(Segmentation data)
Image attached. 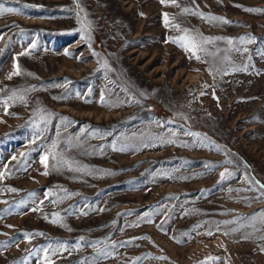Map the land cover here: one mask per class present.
Returning a JSON list of instances; mask_svg holds the SVG:
<instances>
[{
    "label": "rangeland",
    "instance_id": "rangeland-1",
    "mask_svg": "<svg viewBox=\"0 0 264 264\" xmlns=\"http://www.w3.org/2000/svg\"><path fill=\"white\" fill-rule=\"evenodd\" d=\"M0 12V264H264V0Z\"/></svg>",
    "mask_w": 264,
    "mask_h": 264
},
{
    "label": "snow or ice",
    "instance_id": "snow-or-ice-1",
    "mask_svg": "<svg viewBox=\"0 0 264 264\" xmlns=\"http://www.w3.org/2000/svg\"><path fill=\"white\" fill-rule=\"evenodd\" d=\"M164 2H165V0H161V3H164ZM173 3H175V0H173ZM3 11L11 12V11H13V10H12V9H5V10H3ZM183 11H185V12H189L190 10H189V9H184ZM0 14H2V12H0ZM211 19H213V20H217V19H220V18H217V17H211ZM167 22H168V21H167V16H166V14H165V23L167 24ZM221 22H223V23H229V21H227V20H222ZM181 39L184 41V47H185L188 51L192 52V55L194 56L195 59L200 60L201 58H200L199 55H197V50H199V51H203V49L200 48V46H199V44L196 42L195 38L186 35V36L182 37ZM172 42H173V43H176L177 41L173 40ZM209 42H210V40H208V39H205V40H204V43H209ZM228 43L231 44L232 41L229 40ZM16 74H19V70H18V69H17L16 72L13 73V75H16ZM9 78H11V77H9ZM6 114H7V113H6ZM47 159H48V157H43V158H42V163L45 164V167H46V168H47V164H46ZM43 174H44V175H47V171H46L45 173H43ZM224 175H225V173H221V177H222V178L224 177ZM13 191H14V189H13ZM207 234H208V235H211L210 232L207 233ZM49 264H50V262H49Z\"/></svg>",
    "mask_w": 264,
    "mask_h": 264
}]
</instances>
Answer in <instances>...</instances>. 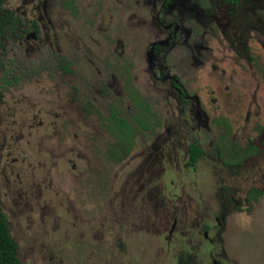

> _The request_: Count the lines in the listing above that contain the string "rangeland", treating uppercase and lowercase as different. Reply with the number alone.

> _Answer for this exercise_: 2